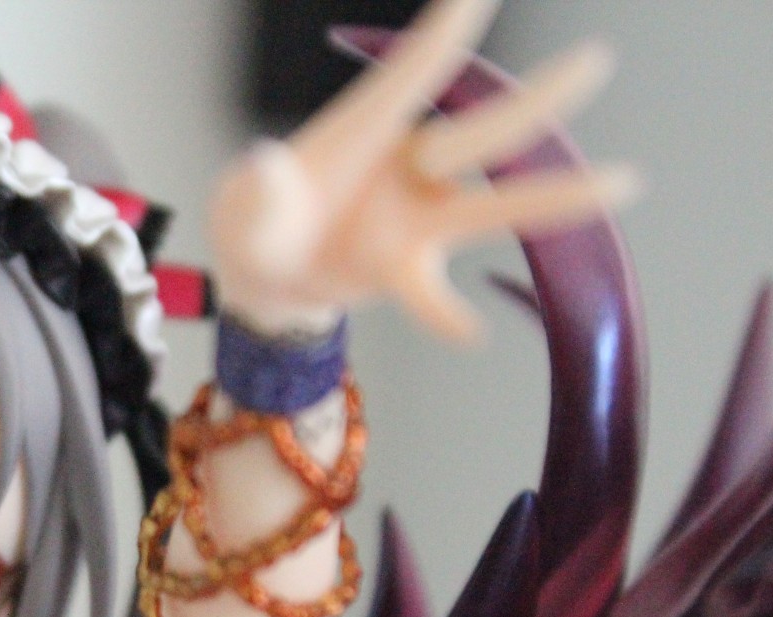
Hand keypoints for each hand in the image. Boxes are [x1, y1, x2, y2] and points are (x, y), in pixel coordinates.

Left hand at [208, 0, 636, 339]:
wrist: (263, 278)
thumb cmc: (254, 219)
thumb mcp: (241, 203)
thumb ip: (258, 188)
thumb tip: (266, 162)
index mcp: (360, 130)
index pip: (409, 76)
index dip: (444, 35)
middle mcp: (404, 164)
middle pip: (477, 133)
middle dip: (533, 101)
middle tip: (595, 60)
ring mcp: (415, 214)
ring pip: (491, 206)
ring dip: (553, 198)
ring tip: (624, 182)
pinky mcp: (408, 263)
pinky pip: (434, 295)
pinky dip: (447, 315)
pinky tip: (470, 334)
══════════
Assignment:
Lines before the one containing "middle mcp: (404, 164)" are not wanted; please set down that line and every line after it through the end of the material, exactly.

Worked solution:
middle mcp: (404, 164)
middle pip: (477, 133)
middle dip: (533, 101)
middle tip: (595, 60)
ring mcp: (415, 214)
ring pip: (491, 206)
ring dip: (553, 198)
ring tip: (624, 182)
pinky mcp: (408, 263)
pinky pip: (434, 295)
pinky dip: (447, 315)
pinky tip: (470, 334)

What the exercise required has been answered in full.